# TASK OBJECTIVE
From the material below, pull out each line that contains the string "para".

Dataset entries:
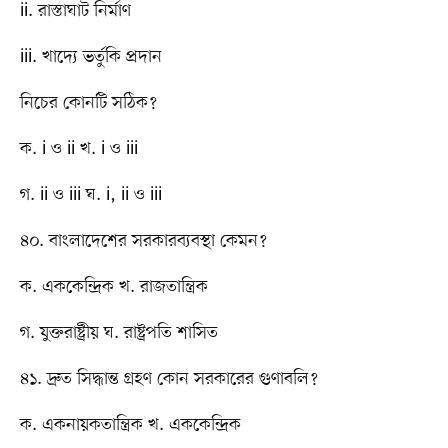
ii. রাস্তাঘাট নির্মাণ
iii. খাদ্যে ভর্তুকি প্রদান
নিচের কোনটি সঠিক?
ক. i ও ii খ. i ও iii
গ. ii ও iii ঘ. i, ii ও iii
৪০. বাংলাদেশের সরকারব্যবস্থা কেমন?
ক. এককেন্দ্রিক খ. রাজতান্ত্রিক
গ. যুক্তরাষ্ট্রীয় ঘ. রাষ্ট্রপতি শাসিত
৪১. দ্রুত সিদ্ধান্ত গ্রহণ কোন সরকারের গুণাবলি?
ক. একনায়কতান্ত্রিক খ. এককেন্দ্রিক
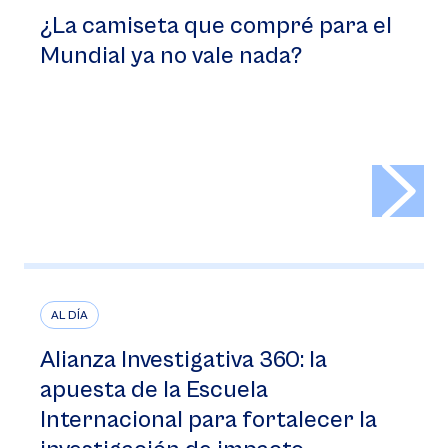
¿La camiseta que compré para el
Mundial ya no vale nada?
>
AL DÍA
Alianza Investigativa 360: la
apuesta de la Escuela
Internacional para fortalecer la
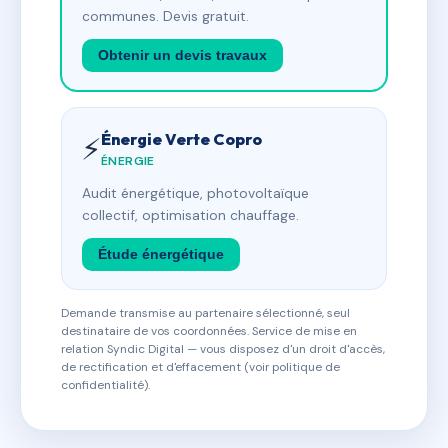
communes. Devis gratuit.
Obtenir un devis travaux
Énergie Verte Copro
⚡
ÉNERGIE
Audit énergétique, photovoltaïque
collectif, optimisation chauffage.
Étude énergétique
Demande transmise au partenaire sélectionné, seul
destinataire de vos coordonnées. Service de mise en
relation Syndic Digital — vous disposez d'un droit d'accès,
de rectification et d'effacement (voir politique de
confidentialité).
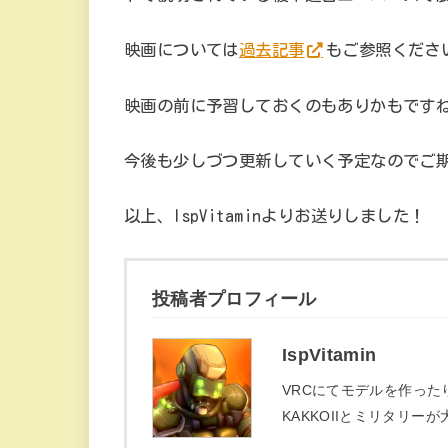
映画については
過去記事
もご参照くださ
映画の前に予習しておくのもありかもです
今後も少しづつ更新していく予定なのでご
以上、IspVitaminよりお送りしました！
投稿者プロフィール
IspVitamin
VRCにてモデルを作った
KAKKOIIとミリタリー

# RESPONSE FOR THIS EXERCISE
¿La camiseta que compré para el
Internacional para fortalecer la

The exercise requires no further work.